Еще более миниатюрная старушка, в очечках, пугающе смахивающая на киевскую Женю, засушенную охотником за головами, показала на мумифицированной ручке пятизначный номер, размытый, как фэзэушная татуировка. Спаслась она, заменив Риву на Риту; в лагере давила страх и скуку тем, что целыми днями вязала и распускала, вязала и распускала некое покрывальце Пенелопы – нитки выдернула из одеяла, прутики разыскала на плацу… Но чем она гордилась – в книге о партизанском движении она узнала на фотографии свою подругу Хасю

Кветкину и лет сорок убила на то, чтобы фотографию начали печатать с подписью: третья слева Хася Кветкина.

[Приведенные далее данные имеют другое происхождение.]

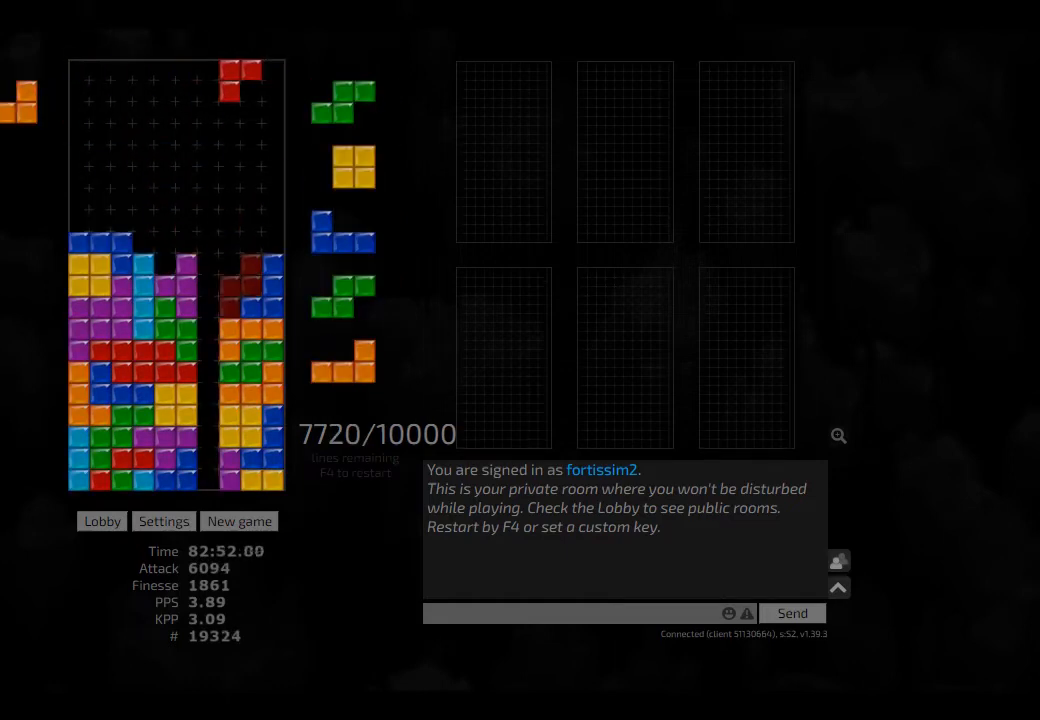
{"keys": ["ccw"], "events": [[42, "ccw", "up"], [42, "hd", "down"], [84, "hl", "down"], [125, "right", "down"], [167, "hd", "up"], [167, "hl", "up"], [292, "right", "up"], [334, "hd", "down"], [417, "hl", "down"], [459, "ccw", "down"], [459, "hd", "up"], [500, "hl", "up"]]}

Я почтительно кивал, радуясь скромному Хасиному торжеству, пока до меня наконец не дошло, что она опознала свою Хасю на виселице…

Я был рад одному – что скрыл свой позор от Жени.

Хотя она наверняка убедила бы меня, что именно мои слова заставили всех раскрыться. Мне было достаточно услышать ее заговорщицкий голосок: “Приветик!”, чтобы сразу же понять, что в мире нет ничего страшного. А когда радужно переливающийся невесомый диск уехал в темную щель, и наше гнездышко заполнил печальный и вместе с тем просветленный надтреснутый женский голос: “Тумбала, тумбала, тумбалалайке…”, и мы все трое – я, Женя и Барух Гольдштейн – отдались этой уносящей ввысь волне, я понял, что во всем можно найти светлую сторону.

Из черных сетчатых ящиков текли нелепые, но бесконечно трогательные слова:

Штейт а бохер ун эр трахт

Трахт ун трахт а ганце нахт

Вемен цу немен ун нит фаршемен…

Их нихт ферштеен, но слезы в глазах. А между тем мой отражатель уже сам собой вылавливал из воздуха осмысленные звуки: “Девушка, милая, дай мне ответ, что же растет, когда дождика нет? – совершенно серьезно взывал мужской голос, в котором я без всякого удивления узнал свой собственный. – Что же всерьез может плакать без слез, что же, ответь, может вечно гореть?” – “Ах ты, глупышка, ну что за вопрос – сердце одно может плакать без слез, – с бесконечной нежностью отвечала мне Женя. – Камни растут – ни к чему им вода, и только любовь нам сияет всегда”. “Тумбала, тумбала, тумбалалайке, тумбала, тумбала, тумбалала”, – со смирившейся печалью пел женский голос, и наши слезы смешивались в одно, смывая чужие муки…

Только красота может окончательно узаконить предательство – в нашей ретроспаленке я ласкал мою беззащитную девочку, не испытывая ничего, кроме удесятеренной нежности, но мой ненасытный труженик все понимал по-своему. И в этом определенно что-то было – раздевать любимую дочурку. Чьи японские глазки, вооруженные внимательными стеклышками, ни на миг не утрачивали озорной зоркости: “Ты сегодня кого-то уже трахал? А почему он такой красный?” – “От смущения”.– “Его смутишь…

А ты его хорошо вымыл?” – “В семи водах. И прокипятил”.– “А ну-ка дай понюхаю. Ладно, сойдет. А почему они у тебя такие напыщенные? – она уважительно попробовала на ощупь то, что мне великодушно оставил

Командорский. – Ай, ай, зачем так быстро?..”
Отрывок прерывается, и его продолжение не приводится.